**WRITTEN INSTRUCTION**
In the entries below, rewrite everything from the line containing "Outline anything matching" down to the line containing "Instances as JSON" as a numbered list, skipping any blank lines. Leave the pictures out of your answer.

**DATA LINES**
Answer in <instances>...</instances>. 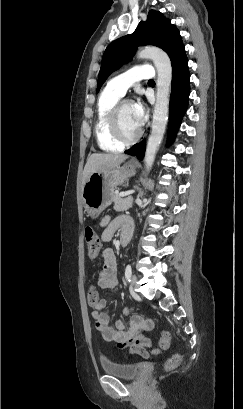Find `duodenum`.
I'll list each match as a JSON object with an SVG mask.
<instances>
[{
    "label": "duodenum",
    "instance_id": "1",
    "mask_svg": "<svg viewBox=\"0 0 243 409\" xmlns=\"http://www.w3.org/2000/svg\"><path fill=\"white\" fill-rule=\"evenodd\" d=\"M132 232L130 230H126L122 233V238H121V245L123 247H126L130 240H131Z\"/></svg>",
    "mask_w": 243,
    "mask_h": 409
}]
</instances>
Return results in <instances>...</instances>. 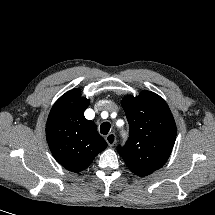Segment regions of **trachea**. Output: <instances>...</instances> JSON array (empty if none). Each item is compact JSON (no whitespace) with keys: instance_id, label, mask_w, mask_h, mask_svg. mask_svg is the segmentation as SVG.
I'll return each mask as SVG.
<instances>
[{"instance_id":"trachea-1","label":"trachea","mask_w":215,"mask_h":215,"mask_svg":"<svg viewBox=\"0 0 215 215\" xmlns=\"http://www.w3.org/2000/svg\"><path fill=\"white\" fill-rule=\"evenodd\" d=\"M110 127H111V125H110L109 122L102 123L101 126H100V132H101V134L107 135L108 132H109V130H110Z\"/></svg>"}]
</instances>
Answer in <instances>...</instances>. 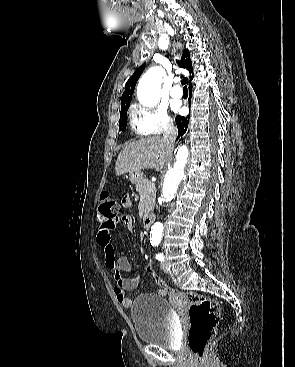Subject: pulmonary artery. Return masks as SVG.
<instances>
[{
	"mask_svg": "<svg viewBox=\"0 0 295 367\" xmlns=\"http://www.w3.org/2000/svg\"><path fill=\"white\" fill-rule=\"evenodd\" d=\"M170 94L173 98H181L182 95H183V91L182 89L180 88V86L176 85L174 86L171 91H170Z\"/></svg>",
	"mask_w": 295,
	"mask_h": 367,
	"instance_id": "e3ab8cb5",
	"label": "pulmonary artery"
}]
</instances>
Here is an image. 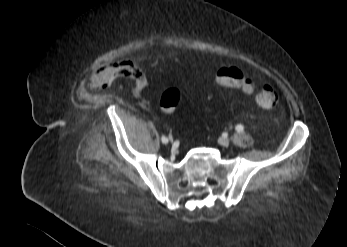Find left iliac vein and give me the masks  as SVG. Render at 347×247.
<instances>
[{
	"label": "left iliac vein",
	"instance_id": "1",
	"mask_svg": "<svg viewBox=\"0 0 347 247\" xmlns=\"http://www.w3.org/2000/svg\"><path fill=\"white\" fill-rule=\"evenodd\" d=\"M219 144L227 147L230 144V140L228 138L222 137L219 139Z\"/></svg>",
	"mask_w": 347,
	"mask_h": 247
}]
</instances>
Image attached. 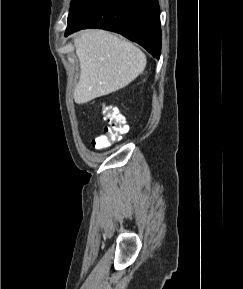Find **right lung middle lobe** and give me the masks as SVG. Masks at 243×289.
Wrapping results in <instances>:
<instances>
[{
	"instance_id": "obj_1",
	"label": "right lung middle lobe",
	"mask_w": 243,
	"mask_h": 289,
	"mask_svg": "<svg viewBox=\"0 0 243 289\" xmlns=\"http://www.w3.org/2000/svg\"><path fill=\"white\" fill-rule=\"evenodd\" d=\"M80 1L81 0H72L69 15L72 14L75 11V9L79 5Z\"/></svg>"
}]
</instances>
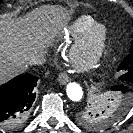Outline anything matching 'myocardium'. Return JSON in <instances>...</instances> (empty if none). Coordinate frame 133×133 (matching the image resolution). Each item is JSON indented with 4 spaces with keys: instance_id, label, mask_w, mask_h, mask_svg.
Instances as JSON below:
<instances>
[{
    "instance_id": "f54148a6",
    "label": "myocardium",
    "mask_w": 133,
    "mask_h": 133,
    "mask_svg": "<svg viewBox=\"0 0 133 133\" xmlns=\"http://www.w3.org/2000/svg\"><path fill=\"white\" fill-rule=\"evenodd\" d=\"M108 42V29L94 22L77 39L68 52L70 67L79 73L92 71L104 55Z\"/></svg>"
}]
</instances>
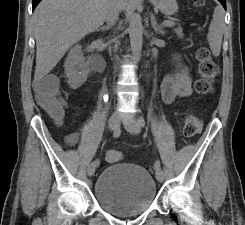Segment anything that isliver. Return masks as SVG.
Listing matches in <instances>:
<instances>
[{"label":"liver","mask_w":245,"mask_h":225,"mask_svg":"<svg viewBox=\"0 0 245 225\" xmlns=\"http://www.w3.org/2000/svg\"><path fill=\"white\" fill-rule=\"evenodd\" d=\"M109 0H42L34 11L36 70L34 80L47 75L67 50L103 25ZM120 11L126 0H117Z\"/></svg>","instance_id":"6515ba94"}]
</instances>
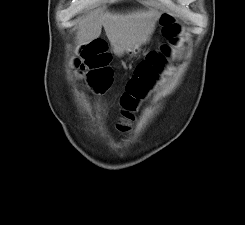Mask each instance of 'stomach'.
Listing matches in <instances>:
<instances>
[{
  "label": "stomach",
  "mask_w": 245,
  "mask_h": 225,
  "mask_svg": "<svg viewBox=\"0 0 245 225\" xmlns=\"http://www.w3.org/2000/svg\"><path fill=\"white\" fill-rule=\"evenodd\" d=\"M139 51H140V46H136L127 52H128V54H130V56H135L139 53Z\"/></svg>",
  "instance_id": "obj_1"
}]
</instances>
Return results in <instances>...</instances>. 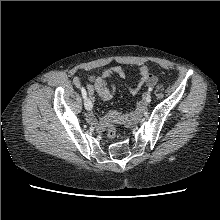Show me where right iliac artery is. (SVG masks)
I'll list each match as a JSON object with an SVG mask.
<instances>
[{
    "label": "right iliac artery",
    "instance_id": "right-iliac-artery-1",
    "mask_svg": "<svg viewBox=\"0 0 220 220\" xmlns=\"http://www.w3.org/2000/svg\"><path fill=\"white\" fill-rule=\"evenodd\" d=\"M80 90H81L83 98L86 99L87 98V93H86L85 88L84 87H80Z\"/></svg>",
    "mask_w": 220,
    "mask_h": 220
}]
</instances>
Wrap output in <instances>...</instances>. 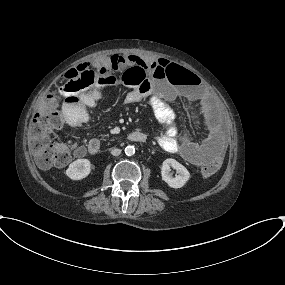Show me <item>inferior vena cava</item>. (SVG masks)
<instances>
[{"label":"inferior vena cava","mask_w":285,"mask_h":285,"mask_svg":"<svg viewBox=\"0 0 285 285\" xmlns=\"http://www.w3.org/2000/svg\"><path fill=\"white\" fill-rule=\"evenodd\" d=\"M111 154H112L113 156H118V155L121 154V150L118 149V148H114V149L111 150Z\"/></svg>","instance_id":"inferior-vena-cava-1"}]
</instances>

**PROBLEM SOLUTION**
1. Outline anything matching 'myocardium'. Return JSON in <instances>...</instances> (empty if none). Coordinate frame 133×133 (matching the image resolution). Each item is JSON indented with 4 spaces with keys: instance_id, label, mask_w, mask_h, mask_svg.
2. Instances as JSON below:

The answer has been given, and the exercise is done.